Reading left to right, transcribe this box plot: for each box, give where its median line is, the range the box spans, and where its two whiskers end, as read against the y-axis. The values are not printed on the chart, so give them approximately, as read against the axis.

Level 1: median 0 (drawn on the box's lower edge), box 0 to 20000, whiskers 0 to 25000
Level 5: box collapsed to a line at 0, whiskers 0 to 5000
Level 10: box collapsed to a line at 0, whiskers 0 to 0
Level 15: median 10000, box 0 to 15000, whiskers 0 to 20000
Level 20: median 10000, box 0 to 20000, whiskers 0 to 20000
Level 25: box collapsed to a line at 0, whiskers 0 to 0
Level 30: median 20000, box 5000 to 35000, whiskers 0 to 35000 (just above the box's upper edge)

........

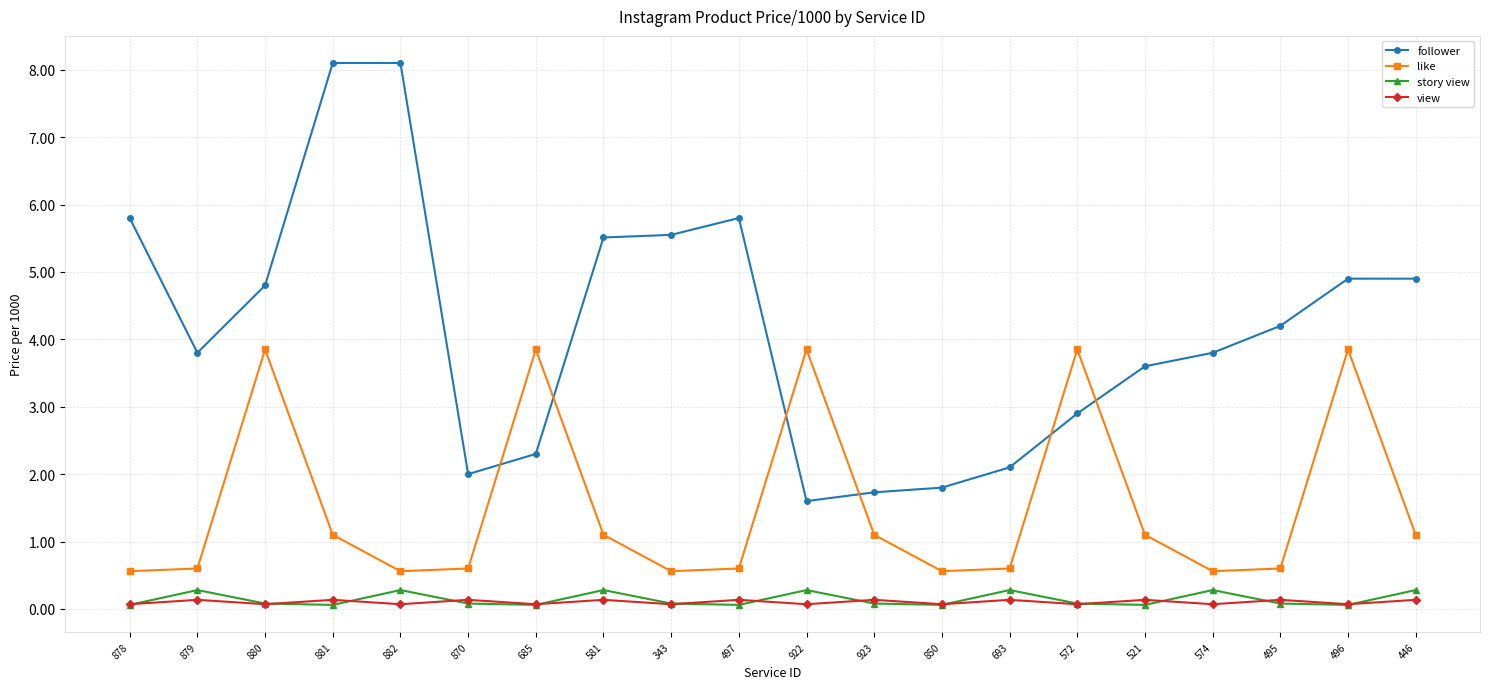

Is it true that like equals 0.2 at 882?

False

........

● REQUIRED WORK:
Switch "collapsed" to "reduced" throughout the stretch from the line containing "Level 1: median" through the line containing "Level 30: median", changing nothing else. Give back only those lines.

● SOLUTION BELOW:
Level 1: median 0 (drawn on the box's lower edge), box 0 to 20000, whiskers 0 to 25000
Level 5: box reduced to a line at 0, whiskers 0 to 5000
Level 10: box reduced to a line at 0, whiskers 0 to 0
Level 15: median 10000, box 0 to 15000, whiskers 0 to 20000
Level 20: median 10000, box 0 to 20000, whiskers 0 to 20000
Level 25: box reduced to a line at 0, whiskers 0 to 0
Level 30: median 20000, box 5000 to 35000, whiskers 0 to 35000 (just above the box's upper edge)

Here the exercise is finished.